U heeft niet met kansspelbedrijven gesproken omdat uw onderzoek dan niet meer onafhankelijk zou zijn, schrijft u. Die onafhankelijkheid komt met een gesprek toch niet in het geding?
„Ik wil neutraal en objectief tot adviezen komen. Het is daarvoor voldoende als ik weet wat er onder meer in de literatuur en onder beleidsmakers, de toezichthouder en gokverslaafde patiënten leeft. Ik ben ook psychiater en ken hun verhalen. Bovendien is er genoeg verbinding tussen de gokindustrie en de beleidsmakers die ik wel heb gesproken, dus op die manier vindt er ook informatieoverdracht plaats. Het zou over de inhoud moeten gaan en niet over of ik wel of niet met ze wil praten.”
Er zijn geen accurate cijfers over gokverslaving, vandaar dat u ook adviseert de verslaving beter en structureel te laten monitoren. Waarom stelt u zonder betrouwbare cijfers drastische ingrepen voor?

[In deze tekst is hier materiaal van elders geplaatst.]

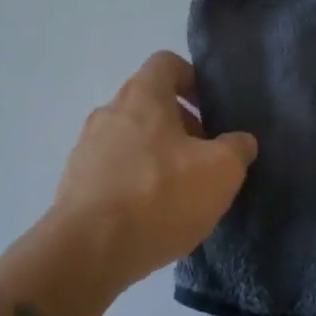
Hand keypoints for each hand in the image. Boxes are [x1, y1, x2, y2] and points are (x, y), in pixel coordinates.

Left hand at [52, 51, 256, 286]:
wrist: (88, 252)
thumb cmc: (159, 195)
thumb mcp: (220, 171)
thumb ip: (237, 149)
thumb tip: (240, 141)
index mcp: (142, 95)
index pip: (167, 63)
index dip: (193, 79)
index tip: (211, 109)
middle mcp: (109, 111)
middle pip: (149, 103)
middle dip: (180, 125)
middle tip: (205, 157)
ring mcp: (86, 147)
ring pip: (131, 138)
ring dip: (157, 155)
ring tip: (180, 191)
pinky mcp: (74, 183)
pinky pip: (113, 170)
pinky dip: (134, 182)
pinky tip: (151, 214)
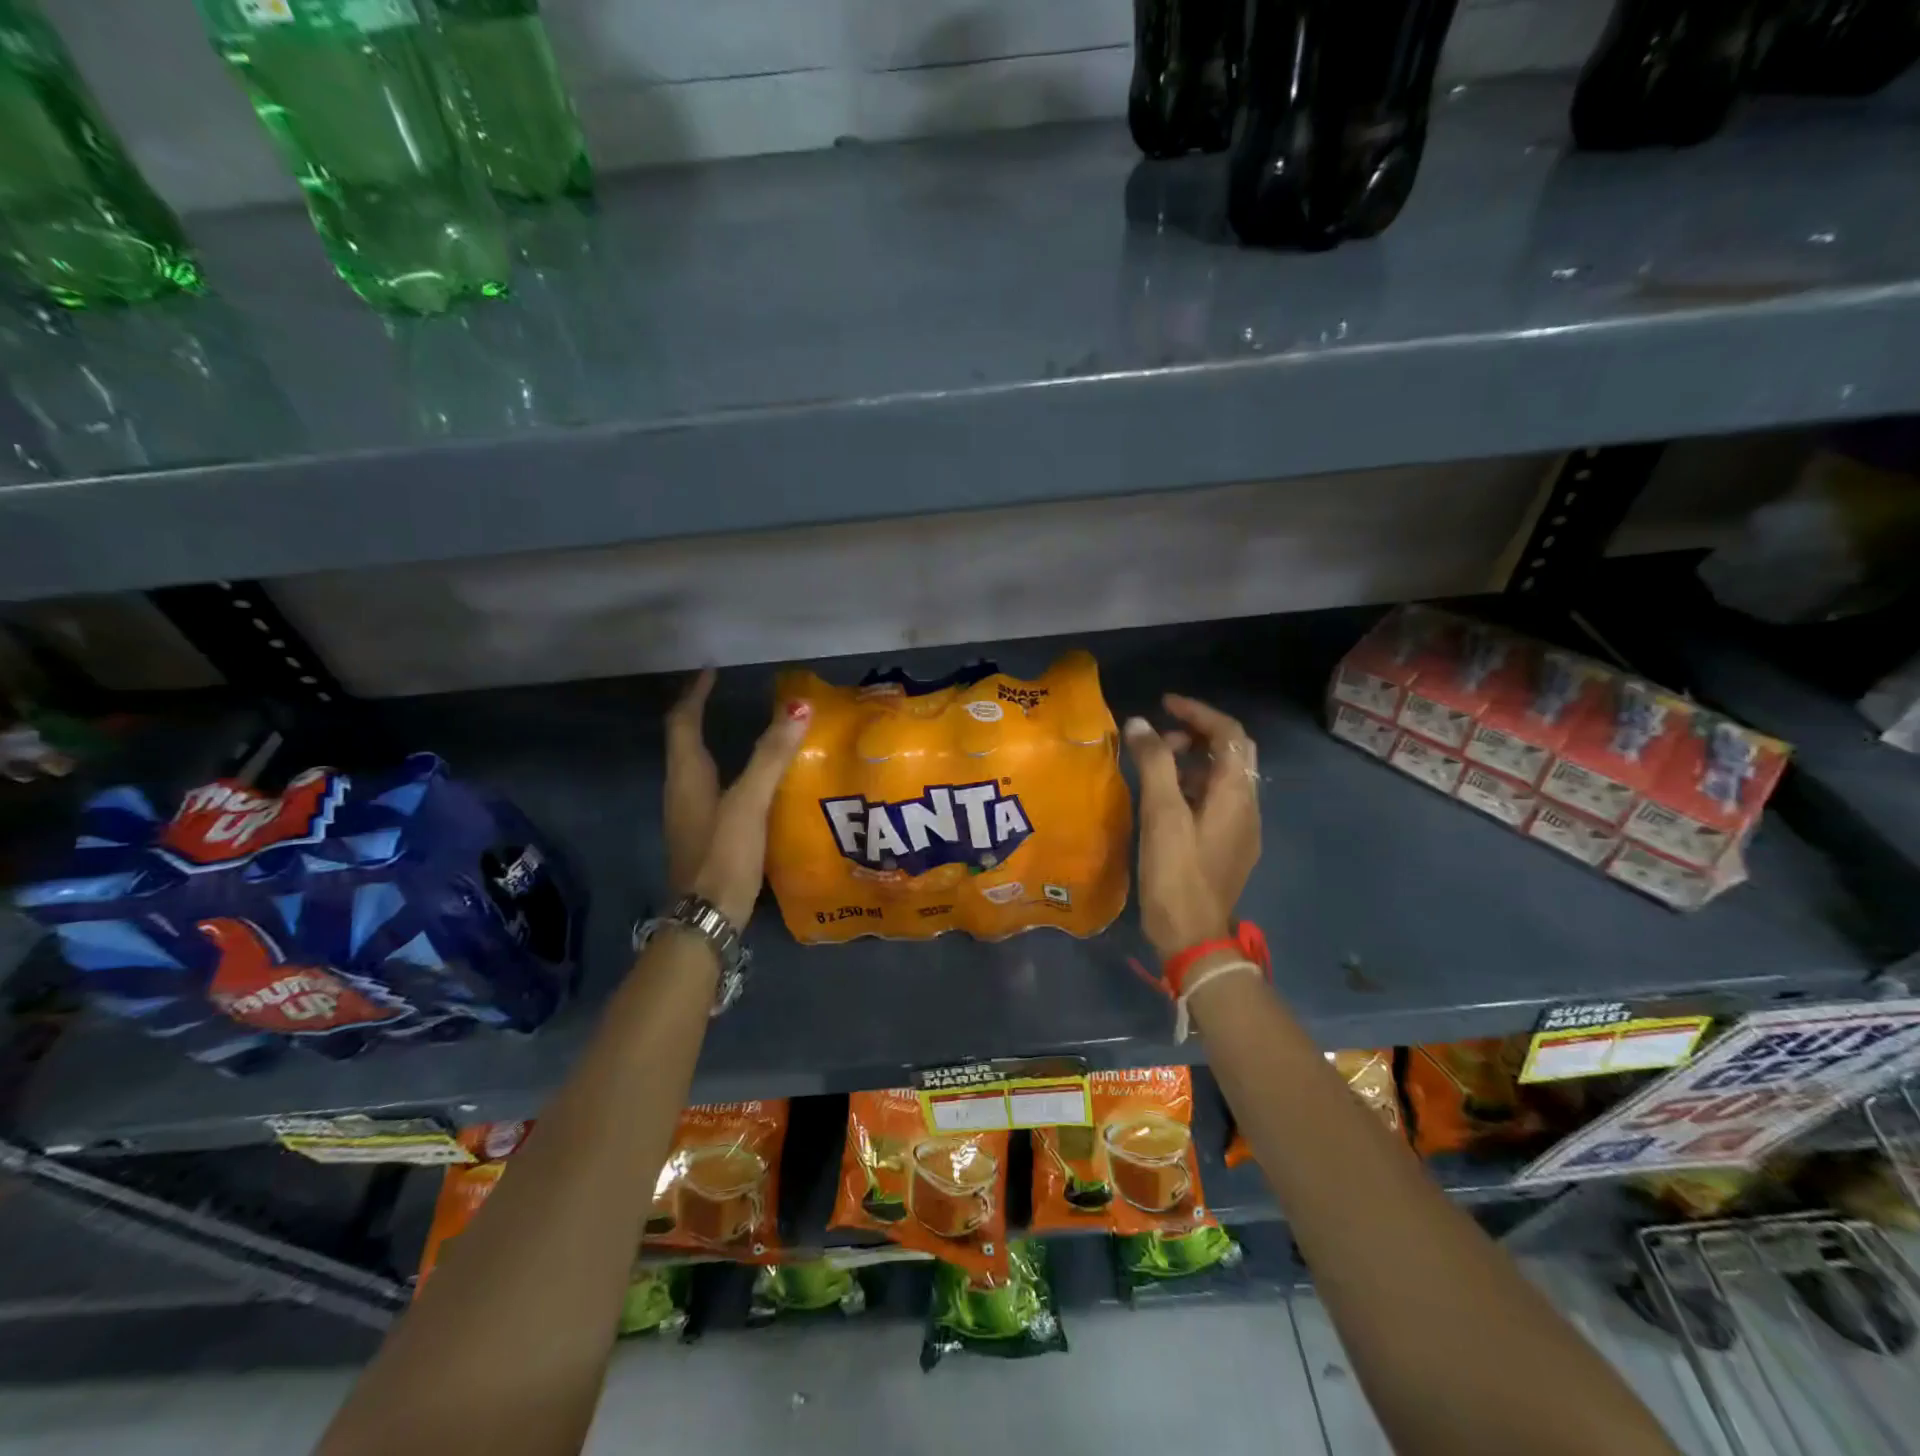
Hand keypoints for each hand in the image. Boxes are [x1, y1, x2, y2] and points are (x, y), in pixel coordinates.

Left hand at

„Er is genoeg reden om op basis van internationaal onderzoek te voorspellen welke kant het op gaat. Ik heb liever dat wij stevige maatregelen nemen en het uiteindelijk met de verslaving meevalt, dan dat we het uit de hand laten lopen. Aan bijvoorbeeld de opiaten-epidemie in de VS zie je hoe moeilijk het is om de geest weer in de fles te krijgen als je niet tijdig ingrijpt. De gokmarkt groeit snel en er zijn meer spelers dan ooit was voorzien. Vandaar ook dat ik adviseer om nu in te grijpen en niet te wachten tot een nieuw kabinet.”